• [Study material]:
═══
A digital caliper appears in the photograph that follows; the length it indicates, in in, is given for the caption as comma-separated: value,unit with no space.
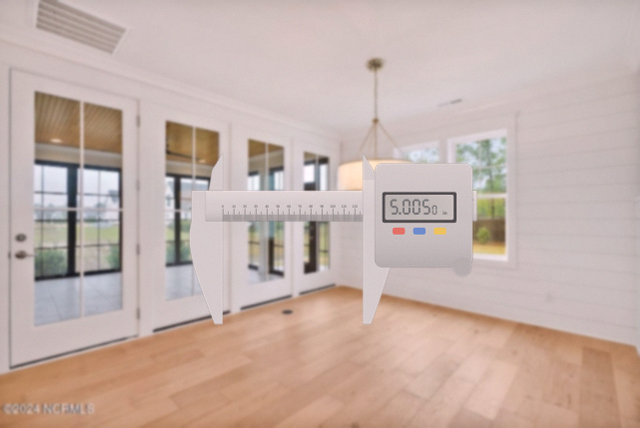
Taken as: 5.0050,in
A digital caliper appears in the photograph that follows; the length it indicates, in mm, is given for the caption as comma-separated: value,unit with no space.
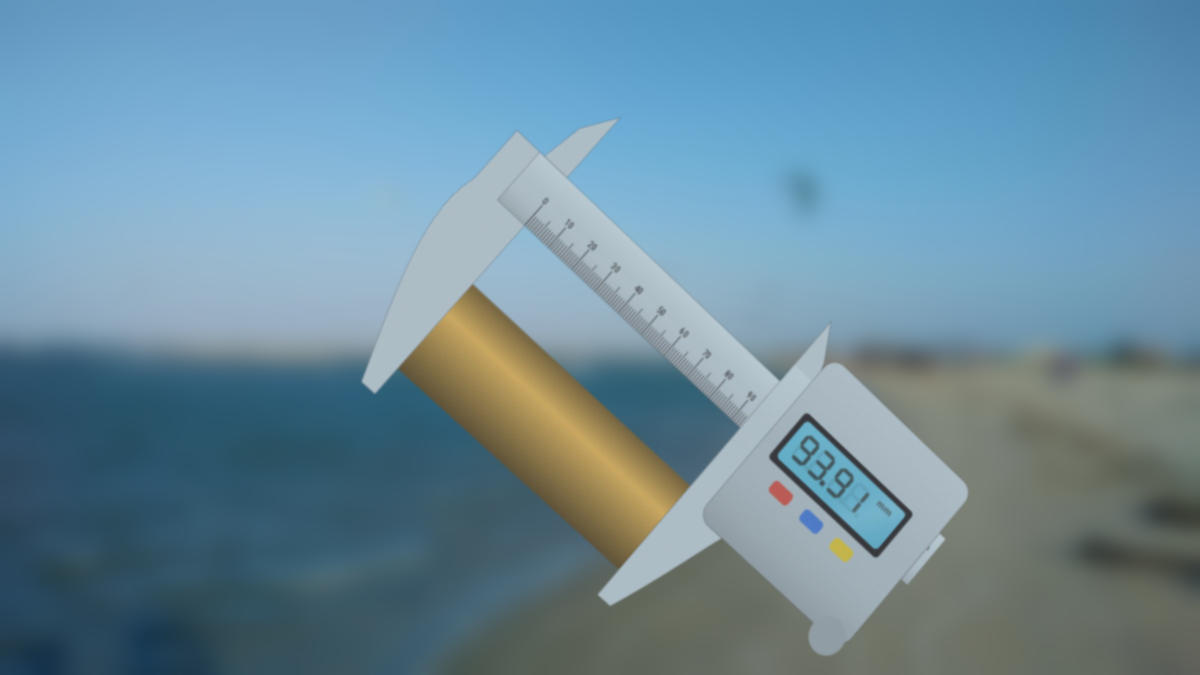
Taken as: 93.91,mm
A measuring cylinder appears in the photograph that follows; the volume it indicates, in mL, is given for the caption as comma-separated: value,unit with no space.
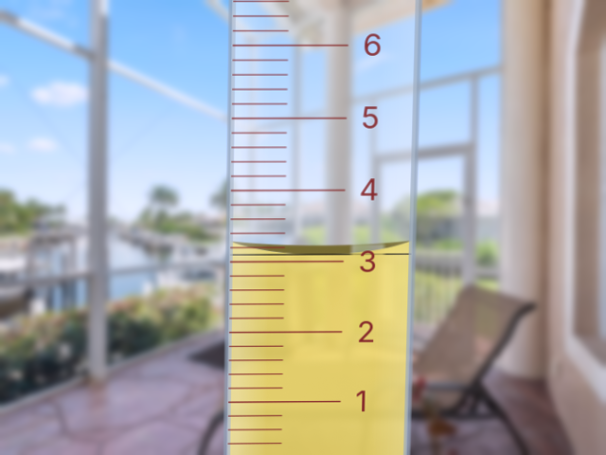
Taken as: 3.1,mL
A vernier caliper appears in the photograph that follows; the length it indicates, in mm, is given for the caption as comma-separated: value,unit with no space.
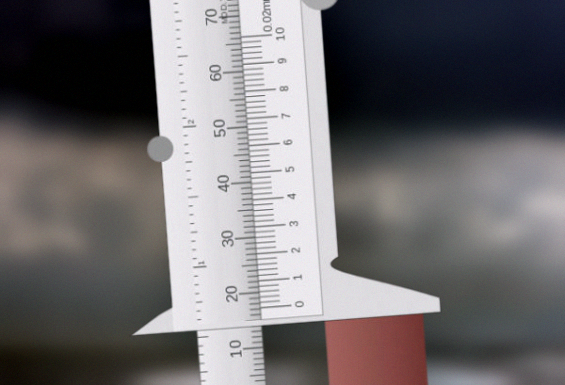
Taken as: 17.2,mm
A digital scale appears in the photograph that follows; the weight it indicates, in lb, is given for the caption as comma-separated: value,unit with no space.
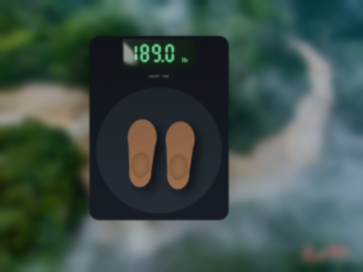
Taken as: 189.0,lb
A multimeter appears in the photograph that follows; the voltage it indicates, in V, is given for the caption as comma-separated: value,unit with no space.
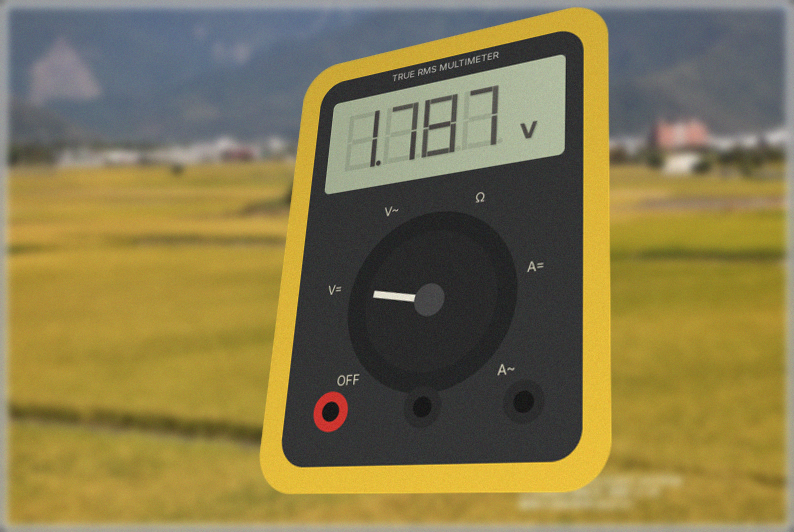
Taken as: 1.787,V
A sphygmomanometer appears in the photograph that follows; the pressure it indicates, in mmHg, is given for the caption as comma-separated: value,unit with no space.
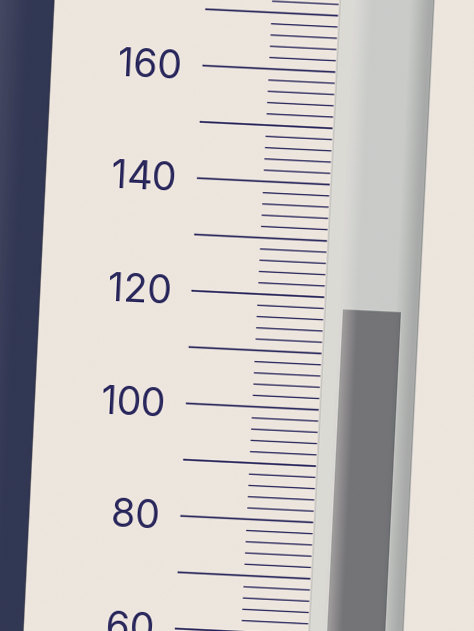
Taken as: 118,mmHg
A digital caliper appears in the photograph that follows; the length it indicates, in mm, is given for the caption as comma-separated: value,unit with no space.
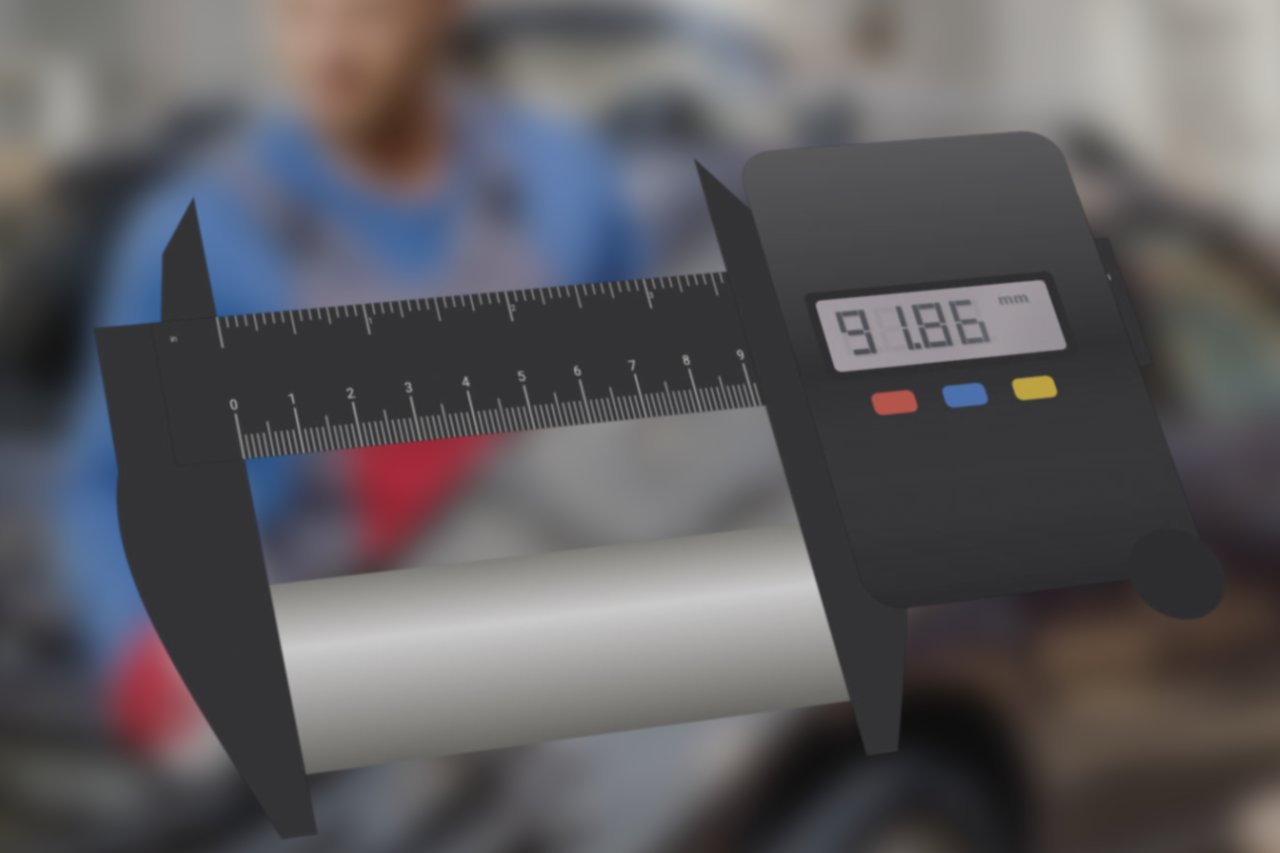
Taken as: 91.86,mm
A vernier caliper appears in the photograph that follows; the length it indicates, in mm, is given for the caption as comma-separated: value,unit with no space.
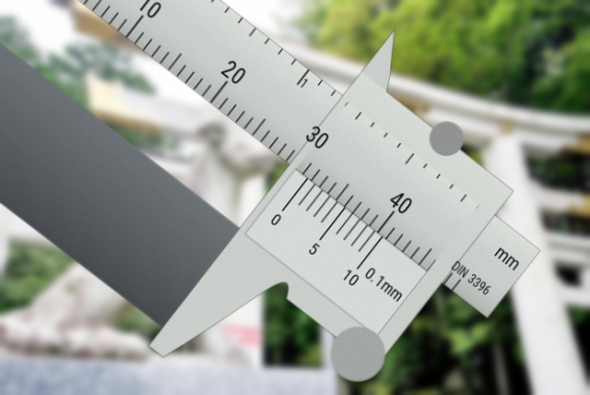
═══
• [Directions for this task]: Can you output the listing above as a numbered list, skipping blank lines and leaving out the pictures?

• [Answer to the problem]:
1. A digital caliper appears in the photograph that follows; the length it indicates, in in, is given for the caption as comma-separated: value,unit with no space.
2. Taken as: 5.0050,in
3. A digital caliper appears in the photograph that follows; the length it indicates, in mm, is given for the caption as comma-separated: value,unit with no space.
4. Taken as: 93.91,mm
5. A measuring cylinder appears in the photograph that follows; the volume it indicates, in mL, is given for the caption as comma-separated: value,unit with no space.
6. Taken as: 3.1,mL
7. A vernier caliper appears in the photograph that follows; the length it indicates, in mm, is given for the caption as comma-separated: value,unit with no space.
8. Taken as: 17.2,mm
9. A digital scale appears in the photograph that follows; the weight it indicates, in lb, is given for the caption as comma-separated: value,unit with no space.
10. Taken as: 189.0,lb
11. A multimeter appears in the photograph that follows; the voltage it indicates, in V, is given for the caption as comma-separated: value,unit with no space.
12. Taken as: 1.787,V
13. A sphygmomanometer appears in the photograph that follows; the pressure it indicates, in mmHg, is given for the caption as comma-separated: value,unit with no space.
14. Taken as: 118,mmHg
15. A digital caliper appears in the photograph that follows; the length it indicates, in mm, is given for the caption as comma-separated: value,unit with no space.
16. Taken as: 91.86,mm
17. A vernier caliper appears in the photograph that follows; the length it indicates, in mm, is given for the caption as comma-separated: value,unit with no space.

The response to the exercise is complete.